Of course it's my fault,
After all, everything is.
And always has been.
Of course I changed her,
What was I thinking?
Offering her a place to stay and someone that loved her,
Even if psychosis was the price of stability,
Regardless if looking over our shoulders was the only way.
What's wrong with me?
What's wrong with YOU?
Words like 'family' and 'loyalty' are as subjective as your mood swings,
As personal as our scars,
And as bullshit as a fucking Hallmark card.
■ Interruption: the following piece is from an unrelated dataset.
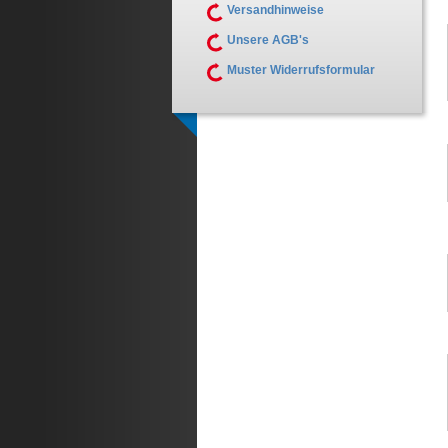
Versandhinweise
Unsere AGB's
Muster Widerrufsformular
I'm sick and tired of waking up afraid,
Sick of her fucking tears
And even more tired of your bullshit excuses,
Your ridiculous explanations,
And your sick version of 'love'.
Go fuck yourself.
I'm hating her father more than ever for abandoning her to you,
Wishing murder was legal,
And starting to not care if it isn't.
Whatever it takes,
Until the end,
All that bullshit means nothing if you don't back it up
And I'm more than ready.
Drastic measures called for in a dire time of bullshit,
Hands shaking until I can even feel,
Chest heaving everytime your name comes into the conversation
And you've got the gall to ask HER what's wrong?
You've got the audacity to blame ME for these things?
You don't even know.
The things I've seen,
You can't even imagine
The hell I've put up with thanks to you,
Because of her.
Knee-deep in your own lies
Hip-deep in a incredible load of bullshit,
And up to your fucking ears in our hate.
Blame me, motherfucker.
That's what I'm here for.
Afterall, I'm the scapegoat.
How awful of me to tell her you're wrong,
Tell her she's not worthless.
I'm a horrible person for loving her,
I'm a godless heathen for holding her
Everytime you shoot her down,
And I'm a fucking monster
For being everything you couldn't be.